(Beginning of INFORMATION GIVEN)

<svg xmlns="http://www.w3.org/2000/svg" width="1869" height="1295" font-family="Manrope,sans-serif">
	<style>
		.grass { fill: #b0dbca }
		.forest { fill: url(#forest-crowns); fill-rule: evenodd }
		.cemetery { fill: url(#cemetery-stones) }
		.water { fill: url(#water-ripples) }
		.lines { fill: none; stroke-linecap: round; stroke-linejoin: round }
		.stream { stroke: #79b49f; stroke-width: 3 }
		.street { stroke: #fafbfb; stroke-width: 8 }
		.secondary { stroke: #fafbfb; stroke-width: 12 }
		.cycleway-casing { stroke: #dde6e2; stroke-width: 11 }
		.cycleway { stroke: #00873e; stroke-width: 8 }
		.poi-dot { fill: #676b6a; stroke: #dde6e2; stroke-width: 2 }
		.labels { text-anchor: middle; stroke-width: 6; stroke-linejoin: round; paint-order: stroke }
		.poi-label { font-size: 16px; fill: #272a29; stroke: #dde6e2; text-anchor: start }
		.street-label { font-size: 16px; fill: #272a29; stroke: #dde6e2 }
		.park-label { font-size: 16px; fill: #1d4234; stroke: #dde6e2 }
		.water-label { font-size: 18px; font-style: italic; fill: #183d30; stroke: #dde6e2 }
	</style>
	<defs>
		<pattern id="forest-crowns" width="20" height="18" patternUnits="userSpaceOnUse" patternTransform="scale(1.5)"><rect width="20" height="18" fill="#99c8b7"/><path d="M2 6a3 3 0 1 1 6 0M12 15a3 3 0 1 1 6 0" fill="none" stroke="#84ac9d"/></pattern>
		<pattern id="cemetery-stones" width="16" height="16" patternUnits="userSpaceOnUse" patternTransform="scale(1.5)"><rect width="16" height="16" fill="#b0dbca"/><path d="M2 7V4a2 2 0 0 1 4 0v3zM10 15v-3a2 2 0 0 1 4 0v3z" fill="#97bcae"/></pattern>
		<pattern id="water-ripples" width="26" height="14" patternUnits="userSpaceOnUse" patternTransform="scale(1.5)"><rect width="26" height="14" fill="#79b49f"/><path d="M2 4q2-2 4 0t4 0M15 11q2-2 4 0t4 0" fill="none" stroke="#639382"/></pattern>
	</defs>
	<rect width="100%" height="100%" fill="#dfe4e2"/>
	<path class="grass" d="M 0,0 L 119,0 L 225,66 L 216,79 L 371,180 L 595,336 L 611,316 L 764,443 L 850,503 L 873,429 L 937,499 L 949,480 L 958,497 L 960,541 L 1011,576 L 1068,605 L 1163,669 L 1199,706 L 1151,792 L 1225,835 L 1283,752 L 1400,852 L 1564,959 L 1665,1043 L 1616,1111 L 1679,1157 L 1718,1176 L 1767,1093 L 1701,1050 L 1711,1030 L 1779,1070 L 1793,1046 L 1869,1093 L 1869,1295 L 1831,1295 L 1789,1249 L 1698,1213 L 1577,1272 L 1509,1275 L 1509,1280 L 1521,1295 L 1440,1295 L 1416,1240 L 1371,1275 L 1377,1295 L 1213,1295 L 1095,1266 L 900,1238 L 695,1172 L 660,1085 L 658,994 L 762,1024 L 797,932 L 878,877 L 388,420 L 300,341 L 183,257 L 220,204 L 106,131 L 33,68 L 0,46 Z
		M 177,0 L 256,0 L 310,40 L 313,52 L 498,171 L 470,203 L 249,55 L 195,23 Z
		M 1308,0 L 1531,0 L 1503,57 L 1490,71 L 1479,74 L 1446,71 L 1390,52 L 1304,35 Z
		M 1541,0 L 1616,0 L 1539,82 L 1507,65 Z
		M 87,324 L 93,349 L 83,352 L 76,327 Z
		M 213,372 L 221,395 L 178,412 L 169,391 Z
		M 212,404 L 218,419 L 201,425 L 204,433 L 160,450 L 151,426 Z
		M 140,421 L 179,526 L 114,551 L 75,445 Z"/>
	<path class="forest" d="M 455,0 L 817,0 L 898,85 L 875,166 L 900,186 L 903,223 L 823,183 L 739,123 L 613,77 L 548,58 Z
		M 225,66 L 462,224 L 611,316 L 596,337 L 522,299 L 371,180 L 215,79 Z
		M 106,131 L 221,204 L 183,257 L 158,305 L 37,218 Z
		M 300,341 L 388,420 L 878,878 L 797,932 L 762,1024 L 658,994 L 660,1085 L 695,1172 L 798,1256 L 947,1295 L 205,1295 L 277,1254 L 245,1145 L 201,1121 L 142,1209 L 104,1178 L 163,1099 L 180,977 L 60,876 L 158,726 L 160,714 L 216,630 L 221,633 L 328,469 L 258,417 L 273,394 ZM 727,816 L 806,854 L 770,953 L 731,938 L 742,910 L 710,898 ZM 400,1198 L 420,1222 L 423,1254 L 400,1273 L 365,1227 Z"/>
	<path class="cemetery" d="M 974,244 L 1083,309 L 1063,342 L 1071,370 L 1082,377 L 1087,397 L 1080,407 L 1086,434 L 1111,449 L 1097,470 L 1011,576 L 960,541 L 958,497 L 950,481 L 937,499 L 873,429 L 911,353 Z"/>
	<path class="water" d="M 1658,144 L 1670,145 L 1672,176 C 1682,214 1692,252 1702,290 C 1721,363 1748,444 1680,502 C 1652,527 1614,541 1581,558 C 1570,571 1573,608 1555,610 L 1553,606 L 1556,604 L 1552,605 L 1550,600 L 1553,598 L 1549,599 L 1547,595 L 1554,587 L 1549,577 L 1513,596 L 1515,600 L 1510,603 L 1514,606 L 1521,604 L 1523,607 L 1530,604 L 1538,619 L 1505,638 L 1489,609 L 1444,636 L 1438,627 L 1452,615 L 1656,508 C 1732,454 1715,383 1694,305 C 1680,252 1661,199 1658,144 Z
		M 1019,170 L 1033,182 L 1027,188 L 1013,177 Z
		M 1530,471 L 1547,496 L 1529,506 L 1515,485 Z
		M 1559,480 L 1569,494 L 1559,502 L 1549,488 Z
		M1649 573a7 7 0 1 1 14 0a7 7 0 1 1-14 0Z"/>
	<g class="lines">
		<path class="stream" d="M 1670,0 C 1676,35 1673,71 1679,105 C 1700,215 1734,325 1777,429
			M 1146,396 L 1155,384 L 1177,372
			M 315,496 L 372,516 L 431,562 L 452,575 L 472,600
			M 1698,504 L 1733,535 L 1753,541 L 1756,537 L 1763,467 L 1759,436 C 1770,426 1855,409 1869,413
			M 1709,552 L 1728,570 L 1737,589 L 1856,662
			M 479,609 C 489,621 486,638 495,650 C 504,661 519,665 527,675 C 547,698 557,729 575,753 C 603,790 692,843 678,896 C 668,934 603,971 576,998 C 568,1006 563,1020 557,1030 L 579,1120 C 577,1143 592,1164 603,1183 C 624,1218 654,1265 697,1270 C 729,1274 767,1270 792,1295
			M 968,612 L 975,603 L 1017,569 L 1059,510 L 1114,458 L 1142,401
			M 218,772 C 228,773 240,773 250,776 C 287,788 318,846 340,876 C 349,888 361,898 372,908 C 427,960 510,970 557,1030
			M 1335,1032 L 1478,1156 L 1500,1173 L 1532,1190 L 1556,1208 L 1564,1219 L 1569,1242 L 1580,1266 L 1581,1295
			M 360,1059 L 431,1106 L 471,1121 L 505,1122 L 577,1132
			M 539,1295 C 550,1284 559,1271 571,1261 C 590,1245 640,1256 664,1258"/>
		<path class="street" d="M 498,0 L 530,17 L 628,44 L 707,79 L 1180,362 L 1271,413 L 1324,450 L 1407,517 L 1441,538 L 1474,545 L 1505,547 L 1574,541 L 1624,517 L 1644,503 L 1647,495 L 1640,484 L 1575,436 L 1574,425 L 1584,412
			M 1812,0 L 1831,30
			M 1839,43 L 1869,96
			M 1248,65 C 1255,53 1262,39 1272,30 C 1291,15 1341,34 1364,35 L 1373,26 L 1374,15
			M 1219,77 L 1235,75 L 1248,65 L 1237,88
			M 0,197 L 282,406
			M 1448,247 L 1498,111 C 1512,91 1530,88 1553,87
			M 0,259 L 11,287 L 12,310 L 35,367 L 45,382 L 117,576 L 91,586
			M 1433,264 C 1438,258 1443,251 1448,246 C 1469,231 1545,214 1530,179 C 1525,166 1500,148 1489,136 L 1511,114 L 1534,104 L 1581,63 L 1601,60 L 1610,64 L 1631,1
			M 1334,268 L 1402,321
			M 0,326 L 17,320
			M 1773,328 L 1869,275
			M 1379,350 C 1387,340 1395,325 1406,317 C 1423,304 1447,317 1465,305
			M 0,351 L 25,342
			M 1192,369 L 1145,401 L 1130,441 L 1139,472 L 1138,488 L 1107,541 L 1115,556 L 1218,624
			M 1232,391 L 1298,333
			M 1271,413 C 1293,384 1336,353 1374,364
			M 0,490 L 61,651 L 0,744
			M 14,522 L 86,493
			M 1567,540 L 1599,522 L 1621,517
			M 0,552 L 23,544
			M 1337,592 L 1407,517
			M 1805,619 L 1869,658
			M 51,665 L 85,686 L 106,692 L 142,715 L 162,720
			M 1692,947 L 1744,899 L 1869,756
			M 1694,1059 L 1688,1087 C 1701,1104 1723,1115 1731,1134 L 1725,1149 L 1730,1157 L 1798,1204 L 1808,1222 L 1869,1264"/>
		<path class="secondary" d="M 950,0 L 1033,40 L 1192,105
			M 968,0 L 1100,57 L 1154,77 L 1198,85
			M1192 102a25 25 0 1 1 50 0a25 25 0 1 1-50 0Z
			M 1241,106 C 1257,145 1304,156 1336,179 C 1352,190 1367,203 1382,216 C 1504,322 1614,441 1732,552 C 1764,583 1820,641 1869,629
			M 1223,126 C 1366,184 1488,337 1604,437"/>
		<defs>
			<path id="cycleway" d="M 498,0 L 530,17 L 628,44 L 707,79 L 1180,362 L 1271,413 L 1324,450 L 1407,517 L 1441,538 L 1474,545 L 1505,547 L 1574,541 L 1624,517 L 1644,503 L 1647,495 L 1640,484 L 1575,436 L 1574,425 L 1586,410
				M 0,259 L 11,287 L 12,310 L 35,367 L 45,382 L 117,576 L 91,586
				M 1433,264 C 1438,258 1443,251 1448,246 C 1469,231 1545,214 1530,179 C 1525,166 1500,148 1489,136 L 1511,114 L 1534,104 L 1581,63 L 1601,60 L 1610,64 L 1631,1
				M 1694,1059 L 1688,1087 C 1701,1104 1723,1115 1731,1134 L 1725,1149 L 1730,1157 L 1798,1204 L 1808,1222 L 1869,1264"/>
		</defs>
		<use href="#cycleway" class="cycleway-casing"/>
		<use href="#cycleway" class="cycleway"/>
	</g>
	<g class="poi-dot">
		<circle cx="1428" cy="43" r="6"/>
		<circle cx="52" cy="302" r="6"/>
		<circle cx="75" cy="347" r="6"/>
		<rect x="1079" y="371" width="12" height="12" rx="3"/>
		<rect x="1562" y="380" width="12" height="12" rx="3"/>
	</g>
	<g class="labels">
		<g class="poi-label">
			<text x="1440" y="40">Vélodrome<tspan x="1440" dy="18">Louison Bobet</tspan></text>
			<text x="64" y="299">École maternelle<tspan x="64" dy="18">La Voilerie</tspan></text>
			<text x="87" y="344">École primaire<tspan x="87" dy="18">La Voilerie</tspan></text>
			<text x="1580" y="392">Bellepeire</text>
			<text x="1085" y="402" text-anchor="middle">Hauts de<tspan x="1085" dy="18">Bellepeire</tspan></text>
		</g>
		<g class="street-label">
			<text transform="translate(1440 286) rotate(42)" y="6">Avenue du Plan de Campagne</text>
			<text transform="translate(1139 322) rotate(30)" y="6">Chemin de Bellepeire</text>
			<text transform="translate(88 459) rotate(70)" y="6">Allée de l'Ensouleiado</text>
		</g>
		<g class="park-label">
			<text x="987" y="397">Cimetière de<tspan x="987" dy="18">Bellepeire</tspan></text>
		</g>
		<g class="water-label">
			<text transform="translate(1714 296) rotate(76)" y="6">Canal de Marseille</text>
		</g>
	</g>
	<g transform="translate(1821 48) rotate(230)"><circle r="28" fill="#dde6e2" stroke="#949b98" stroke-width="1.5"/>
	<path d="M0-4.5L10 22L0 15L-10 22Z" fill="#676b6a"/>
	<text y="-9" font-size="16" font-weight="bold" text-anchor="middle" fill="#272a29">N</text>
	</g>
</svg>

(End of INFORMATION GIVEN)
(Beginning of INFORMATION GIVEN)

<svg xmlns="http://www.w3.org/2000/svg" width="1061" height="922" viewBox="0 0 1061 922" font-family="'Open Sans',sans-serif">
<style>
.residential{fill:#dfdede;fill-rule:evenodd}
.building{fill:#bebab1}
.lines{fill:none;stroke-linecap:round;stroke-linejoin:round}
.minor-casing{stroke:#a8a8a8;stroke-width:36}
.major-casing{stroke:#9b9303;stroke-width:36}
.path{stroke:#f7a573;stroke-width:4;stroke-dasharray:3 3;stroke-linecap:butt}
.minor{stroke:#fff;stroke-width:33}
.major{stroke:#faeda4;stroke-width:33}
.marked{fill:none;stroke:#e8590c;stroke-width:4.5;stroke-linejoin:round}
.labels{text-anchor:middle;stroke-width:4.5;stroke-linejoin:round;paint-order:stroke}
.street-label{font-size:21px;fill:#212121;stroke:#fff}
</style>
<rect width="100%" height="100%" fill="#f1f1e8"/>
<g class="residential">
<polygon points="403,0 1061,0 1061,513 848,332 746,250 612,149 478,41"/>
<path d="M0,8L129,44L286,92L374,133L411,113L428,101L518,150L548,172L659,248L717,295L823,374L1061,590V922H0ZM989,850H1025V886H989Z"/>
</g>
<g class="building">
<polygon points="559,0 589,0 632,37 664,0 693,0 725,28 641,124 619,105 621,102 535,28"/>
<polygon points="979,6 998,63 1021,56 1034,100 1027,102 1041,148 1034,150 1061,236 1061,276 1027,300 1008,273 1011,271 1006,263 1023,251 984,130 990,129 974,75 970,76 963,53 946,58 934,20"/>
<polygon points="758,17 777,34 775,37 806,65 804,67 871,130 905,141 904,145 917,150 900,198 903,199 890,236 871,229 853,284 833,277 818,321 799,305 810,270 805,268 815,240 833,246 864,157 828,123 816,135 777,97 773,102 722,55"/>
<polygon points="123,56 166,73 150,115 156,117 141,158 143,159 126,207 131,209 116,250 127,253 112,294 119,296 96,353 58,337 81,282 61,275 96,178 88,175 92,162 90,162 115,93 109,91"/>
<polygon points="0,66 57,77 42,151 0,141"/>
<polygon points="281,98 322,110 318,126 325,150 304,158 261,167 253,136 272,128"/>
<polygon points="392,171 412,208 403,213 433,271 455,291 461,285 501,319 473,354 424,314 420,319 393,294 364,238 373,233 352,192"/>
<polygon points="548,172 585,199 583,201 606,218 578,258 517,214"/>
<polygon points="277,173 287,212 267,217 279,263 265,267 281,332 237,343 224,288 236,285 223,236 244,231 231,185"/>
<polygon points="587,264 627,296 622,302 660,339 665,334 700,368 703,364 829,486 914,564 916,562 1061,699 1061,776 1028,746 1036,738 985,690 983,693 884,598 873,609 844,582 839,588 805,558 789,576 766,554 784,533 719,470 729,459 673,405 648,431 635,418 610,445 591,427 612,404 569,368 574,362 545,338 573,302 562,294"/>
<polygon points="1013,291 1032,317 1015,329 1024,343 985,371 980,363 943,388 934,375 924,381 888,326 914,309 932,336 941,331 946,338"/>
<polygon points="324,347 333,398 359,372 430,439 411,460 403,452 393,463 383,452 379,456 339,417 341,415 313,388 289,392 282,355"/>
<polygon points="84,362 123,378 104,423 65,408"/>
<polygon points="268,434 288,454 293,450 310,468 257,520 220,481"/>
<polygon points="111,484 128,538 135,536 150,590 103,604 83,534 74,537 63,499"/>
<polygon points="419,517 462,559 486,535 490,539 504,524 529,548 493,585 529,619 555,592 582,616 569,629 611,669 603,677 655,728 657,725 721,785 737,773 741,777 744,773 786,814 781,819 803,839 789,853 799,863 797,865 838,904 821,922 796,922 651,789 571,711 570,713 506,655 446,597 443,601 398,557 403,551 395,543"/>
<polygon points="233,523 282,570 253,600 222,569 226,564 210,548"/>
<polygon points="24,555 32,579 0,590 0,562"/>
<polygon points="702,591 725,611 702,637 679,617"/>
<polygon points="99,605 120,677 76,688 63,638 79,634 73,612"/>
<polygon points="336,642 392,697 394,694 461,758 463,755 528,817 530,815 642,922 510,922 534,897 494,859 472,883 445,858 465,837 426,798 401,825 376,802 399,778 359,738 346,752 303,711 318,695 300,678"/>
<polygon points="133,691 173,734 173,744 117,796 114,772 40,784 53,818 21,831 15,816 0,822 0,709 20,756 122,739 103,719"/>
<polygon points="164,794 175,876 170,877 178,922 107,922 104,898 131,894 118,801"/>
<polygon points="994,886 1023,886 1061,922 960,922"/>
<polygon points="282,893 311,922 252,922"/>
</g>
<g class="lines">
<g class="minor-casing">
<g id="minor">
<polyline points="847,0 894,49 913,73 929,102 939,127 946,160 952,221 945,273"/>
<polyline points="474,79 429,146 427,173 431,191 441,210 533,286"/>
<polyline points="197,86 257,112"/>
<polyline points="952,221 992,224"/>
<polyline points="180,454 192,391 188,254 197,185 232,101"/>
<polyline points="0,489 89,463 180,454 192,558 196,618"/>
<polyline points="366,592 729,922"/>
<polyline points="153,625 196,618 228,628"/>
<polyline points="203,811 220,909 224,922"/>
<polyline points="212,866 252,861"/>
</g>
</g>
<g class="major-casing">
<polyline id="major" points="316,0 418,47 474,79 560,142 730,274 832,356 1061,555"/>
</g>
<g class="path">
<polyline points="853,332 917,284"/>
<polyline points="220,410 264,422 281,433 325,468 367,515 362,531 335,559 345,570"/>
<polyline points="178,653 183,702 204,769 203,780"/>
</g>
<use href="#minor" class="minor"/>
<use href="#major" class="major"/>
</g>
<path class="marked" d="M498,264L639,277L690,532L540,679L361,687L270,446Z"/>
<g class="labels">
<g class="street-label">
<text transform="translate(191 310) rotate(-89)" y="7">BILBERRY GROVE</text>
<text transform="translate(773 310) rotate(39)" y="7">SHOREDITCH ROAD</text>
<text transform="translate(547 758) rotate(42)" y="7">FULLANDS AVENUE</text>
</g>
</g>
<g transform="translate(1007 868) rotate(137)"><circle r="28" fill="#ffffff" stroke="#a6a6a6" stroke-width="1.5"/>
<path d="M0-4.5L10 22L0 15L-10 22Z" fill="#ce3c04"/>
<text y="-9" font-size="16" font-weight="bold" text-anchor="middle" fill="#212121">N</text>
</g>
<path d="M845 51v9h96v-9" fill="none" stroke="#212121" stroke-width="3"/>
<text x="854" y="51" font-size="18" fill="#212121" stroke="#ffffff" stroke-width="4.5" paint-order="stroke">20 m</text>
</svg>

(End of INFORMATION GIVEN)

YOUR GOAL |
Output, from the data above, the lines from the line with "none; stroke-linecap: round;" to the line with "#79b49f; stroke-width: 3" exactly as they stand, both ends included and nothing else.

EXPECTED ANSWER |
		.lines { fill: none; stroke-linecap: round; stroke-linejoin: round }
		.stream { stroke: #79b49f; stroke-width: 3 }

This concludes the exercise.